I can check this by completing the square on the equation x^{2}
+ x + c = 0. First, x^{2} + x + 1/4 = -c + 1/4. Factoring
on the left gives (x + 1/2)^{2} = (-4c + 1)/4. Taking
the square root of each side leaves x + 1/2 = +/- sqrt(1 - 4c)/2.
Finally, x = (-1 +/- sqrt(1 - 4c))/2. Since the variable "c"
is left in the equation, I know that its value affects the location
of the x-intercepts.

Obviously, the value of "c" affects the y-intercept
of the graph. This should make sense, because to find the y-intercept
of a graph, we let x = 0. If x = 0 in the above situation, then
the equation y = x^{2} + x + c reduces to y = c. Therefore,
the value of "c" __is__ the y-intercept of the graph.

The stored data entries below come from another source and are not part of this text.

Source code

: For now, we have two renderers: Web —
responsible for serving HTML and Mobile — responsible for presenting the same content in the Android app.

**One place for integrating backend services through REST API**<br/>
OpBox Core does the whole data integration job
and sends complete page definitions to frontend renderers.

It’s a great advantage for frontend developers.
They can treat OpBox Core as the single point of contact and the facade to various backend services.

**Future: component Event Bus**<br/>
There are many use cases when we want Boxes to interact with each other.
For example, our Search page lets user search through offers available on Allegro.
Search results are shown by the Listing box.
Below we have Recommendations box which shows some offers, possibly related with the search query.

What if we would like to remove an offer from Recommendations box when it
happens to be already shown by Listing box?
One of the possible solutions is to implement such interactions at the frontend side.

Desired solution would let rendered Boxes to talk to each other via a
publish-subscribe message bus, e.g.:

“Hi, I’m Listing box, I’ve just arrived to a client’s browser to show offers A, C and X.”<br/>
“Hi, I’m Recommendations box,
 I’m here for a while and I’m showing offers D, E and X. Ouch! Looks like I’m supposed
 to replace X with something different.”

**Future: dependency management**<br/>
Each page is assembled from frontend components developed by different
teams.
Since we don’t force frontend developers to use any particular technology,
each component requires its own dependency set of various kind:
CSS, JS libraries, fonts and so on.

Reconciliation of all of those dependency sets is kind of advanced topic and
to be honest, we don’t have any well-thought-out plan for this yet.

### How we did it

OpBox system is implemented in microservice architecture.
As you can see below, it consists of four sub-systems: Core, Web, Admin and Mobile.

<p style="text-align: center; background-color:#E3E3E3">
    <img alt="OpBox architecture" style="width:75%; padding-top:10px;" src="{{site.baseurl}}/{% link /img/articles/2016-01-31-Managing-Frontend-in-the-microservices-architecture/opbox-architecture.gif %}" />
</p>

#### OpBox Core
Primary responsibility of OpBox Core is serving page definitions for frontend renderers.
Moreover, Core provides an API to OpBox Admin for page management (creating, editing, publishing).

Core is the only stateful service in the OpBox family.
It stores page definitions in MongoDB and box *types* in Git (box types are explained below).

I conjecture that the value of "c" does __not__
have effects on the axis of symmetry. The equation of the axis
of symmetry is found by averaging the x-coordinates of the x-intercepts.
Therefore, [((-1 + sqrt(1 - 4c))/2) + ((-1 - sqrt(1 - 4c))/2)]/2
= (-2/2)/2 = -1/2. So the equation of the axis of symmetry is
x = -1/2. Thus, the value of "c" has no effect on the
location of the axis of symmetry.

But I do submit that the vertex must is affected by the value
of "c." The x-coordinate of the axis of symmetry is
-1/2, and the y-coordinate can be found by substituting this value
into the equation y = x^{2} + x + c. By doing so, y =
(-1/2)^{2} + (-1/2) + c = 1/4 - 1/2 + c = 1/4 - 2/4 +
4c/4 = (4c - 1)/4.

Finally, the value of "c" seems to have no bearing on whether the parabola opens up or down.